E. Nothing to do with the NSA, and not a fable. His company's security sucked, they got hacked, the improved their security. That's TFA.
Actually, it does derive directly from the NSA. Specifically, it comes from the NSA's research on Mandatory Access Control, which is the theory underlying all that discussion of "labels". MAC doesn't necessarily use encryption; in its original design it was intended that the operating system enforce the access controls, but it actually matches quite neatly with the capabilities of labels which correspond to private keys.
So the fable (I agree that it's not a fable) is about using NSA-developed ideas to secure your data. All of the security technologies used in the story also had their roots in NSA work -- and in the past that meant that it was almost certainly good work, in fact among the best in the world. It's only recently that the NSA has apparently forgotten the part of their mission statement that involves keeping US security technologies strong.

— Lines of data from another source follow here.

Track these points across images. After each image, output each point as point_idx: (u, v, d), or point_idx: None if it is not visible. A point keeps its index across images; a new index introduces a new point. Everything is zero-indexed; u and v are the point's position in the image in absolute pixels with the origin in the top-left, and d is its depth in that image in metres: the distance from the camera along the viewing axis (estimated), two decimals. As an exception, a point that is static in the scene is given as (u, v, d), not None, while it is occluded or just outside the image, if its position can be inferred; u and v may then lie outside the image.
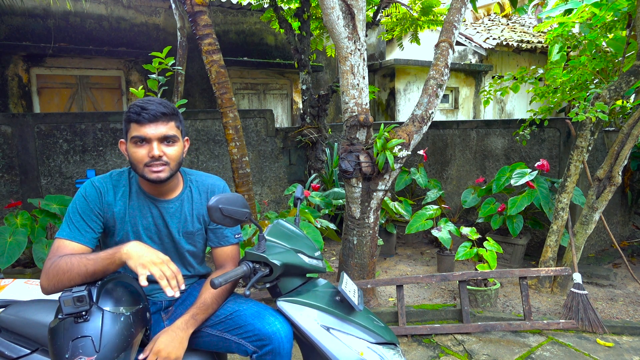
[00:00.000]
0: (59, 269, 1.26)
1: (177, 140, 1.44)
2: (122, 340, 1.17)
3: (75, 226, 1.40)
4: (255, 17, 7.37)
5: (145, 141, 1.37)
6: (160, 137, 1.38)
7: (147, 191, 1.50)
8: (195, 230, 1.57)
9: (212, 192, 1.60)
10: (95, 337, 1.13)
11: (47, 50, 5.54)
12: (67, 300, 1.14)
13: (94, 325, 1.14)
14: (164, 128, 1.39)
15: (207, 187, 1.60)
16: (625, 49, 3.48)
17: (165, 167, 1.40)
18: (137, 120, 1.36)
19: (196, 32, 3.29)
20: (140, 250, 1.26)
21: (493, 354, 2.59)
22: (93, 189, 1.45)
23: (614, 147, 3.16)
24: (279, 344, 1.35)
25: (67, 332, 1.14)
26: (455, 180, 4.99)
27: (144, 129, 1.36)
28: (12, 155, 3.93)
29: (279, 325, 1.38)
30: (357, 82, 2.78)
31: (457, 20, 3.02)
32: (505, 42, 8.73)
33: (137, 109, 1.36)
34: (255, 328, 1.38)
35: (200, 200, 1.58)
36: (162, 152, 1.38)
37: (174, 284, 1.23)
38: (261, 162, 5.10)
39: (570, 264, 3.26)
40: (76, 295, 1.14)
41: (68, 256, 1.29)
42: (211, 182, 1.62)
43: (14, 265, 3.54)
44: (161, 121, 1.38)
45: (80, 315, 1.14)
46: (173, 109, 1.43)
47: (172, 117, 1.42)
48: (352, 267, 3.01)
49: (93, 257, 1.27)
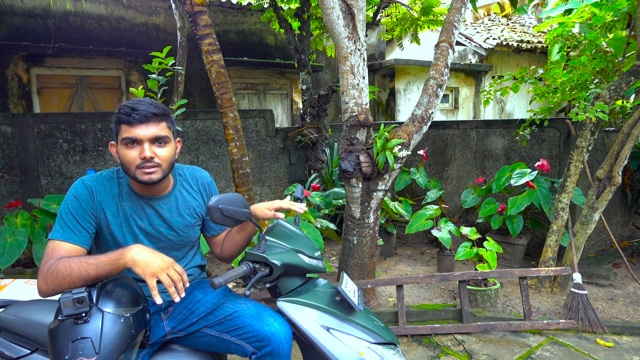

Note to ACs: I usually delete AC replies without reading them. If you want to talk to me, log in.
The one machine that has all the keys is in a locked office, not connected to the Net.
Lessee, 1) do they *also* have an offsite backup of that info in a safe deposit box somewhere?
2) if not, and there's a fire, what happens to their company?
3) Who installed the lock on the door? Does the building engineer have a key? How does
he protect that?
4) Who cleans the room? And when they do, do they shove the electric motorted floor cleaner
up against the system?
5) What happens if the h/d fails?
mark "I *know* y'all can come up with more reasons"
Aha! That sounds interesting, but as a search term, I get everything ever written about data loss protection (;-))
davecb@spamcop.net
This is a Canadian law firm. The NSA is supposed to be weakening their security so they have data to trade with Canada's 4 letter agencies for data on Americans. This way everyone can legally spy without breaking those pesky Constitution things.
https://en.wikipedia.org/wiki/Inverted_totalitarianism
Alas, it is a fable: the story is set some years into the future, when such capabilities can be bought off the shelf.